With EPA’s November approval of XtendiMax (essentially a new dicamba formula), an additional chemical tool is knocking on the door of the 2017 season. How might the new weed weapon affect Taylor’s soybean production?

Taylor is an early adopter, well ahead of the curve on soil fertility and management techniques. As one of the first growers in Arkansas to use a cover-cattle rotation, he is also likely the first in the state to break 100 bu. per acre after planting into a cover crop. (The Arkansas Soybean Association reports Taylor is thought to be the first.)

“Howard Buffett believes a 1% increase in organic matter could bring a 10% increase in yield,” Taylor says. “If I can leave my kids with significantly higher organic matter through cover crops, this ground will be so much better when it’s time for them to farm.”

True no-till is Taylor’s eventual destination, and his subsoilers are gathering rust, one retired to the shop and the other sitting by the road wearing a sale sign.

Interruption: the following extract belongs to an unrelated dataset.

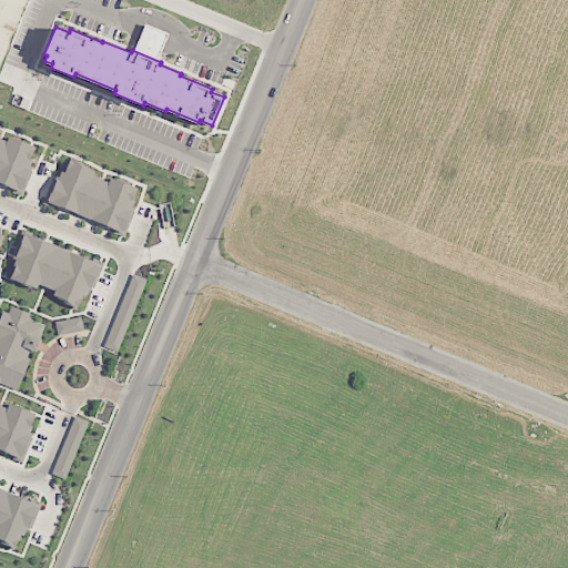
[(0,181),(0,139),(8,142),(10,137),(36,148),(28,165),(32,166),(22,191),(0,181)]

His contest soybeans were planted on beds, but next season he plans on 100% flats across his farm. He cuts a 5” trench on 60” centers and furrow irrigates alternate rows.

“I’ll drill through the cover and run a plow to streak it,” he says. “Next spring I’ll run the planter and run the plow again, and drop a residual behind the planter.”

He treated seed with Cruiser and planted at a 145,000 population on 30” rows April 9, punching into a cover of cereal rye, radish and black oats killed two weeks prior with Sharpen. With an odd July, Taylor got 9” of moisture spread across multiple rains in the middle of summer, and only needed to irrigate the soybeans three times.

“That was God’s blessing. Let’s be clear: I didn’t make those big yields by myself,” he says.

After pod set the stand was erect, had no lodging problems, and appeared promising to crop consultant Ed Whatley. “Mikey got planting in early and matched seed to soil,” Whatley describes. “You throw in his phenomenal fertility, timeliness and emphasis on inputs, and it was the total yield package.”

Three Taylors
Just before harvest, Taylor salted the soybeans with a gallon per acre, and began cutting Sept. 15. The yields were outstanding: 101.319 bu. per acre. Considering the fine performance of the dicamba-tolerant soybeans, how much might a new label boost production?

“No question, a label would have given me better beans across the board,” Taylor says. “The very worst pigweed field I had on my farm was in dicamba beans and it was so bad we almost didn’t harvest. I’d have gotten major savings if I could have cleaned up those beans.”

In 2016, Taylor grew 435 acres of dicamba-tolerant soybeans, but plans on boosting the coverage in 2017 to 100% of his acreage. “When you fool with another man’s livelihood, terrible things happen and we’ve seen that with dicamba this year. I’m just looking forward to the legal technology next season and doing things the right way.”